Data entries
┄┄┄┄┄┄┄┄┄┄┄┄┄┄┄┄┄┄┄┄

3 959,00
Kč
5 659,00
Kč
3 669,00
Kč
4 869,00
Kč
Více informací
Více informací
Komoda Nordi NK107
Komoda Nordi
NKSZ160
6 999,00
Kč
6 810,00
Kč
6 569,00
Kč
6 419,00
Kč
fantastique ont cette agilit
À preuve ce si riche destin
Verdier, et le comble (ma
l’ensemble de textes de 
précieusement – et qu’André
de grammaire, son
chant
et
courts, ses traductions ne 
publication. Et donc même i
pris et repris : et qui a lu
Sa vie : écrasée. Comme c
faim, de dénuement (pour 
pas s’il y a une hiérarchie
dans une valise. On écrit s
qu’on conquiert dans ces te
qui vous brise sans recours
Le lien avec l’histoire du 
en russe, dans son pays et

┄┄┄┄┄┄┄┄┄┄┄┄┄┄┄┄┄┄┄┄

» **Task details**
In your reply, restate exactly the lines from the start of the records above through the line holding "précieusement – et qu’André", including both, and nothing else.

» **Response area**
3 959,00
Kč
5 659,00
Kč
3 669,00
Kč
4 869,00
Kč
Více informací
Více informací
Komoda Nordi NK107
Komoda Nordi
NKSZ160
6 999,00
Kč
6 810,00
Kč
6 569,00
Kč
6 419,00
Kč
fantastique ont cette agilit
À preuve ce si riche destin
Verdier, et le comble (ma
l’ensemble de textes de 
précieusement – et qu’André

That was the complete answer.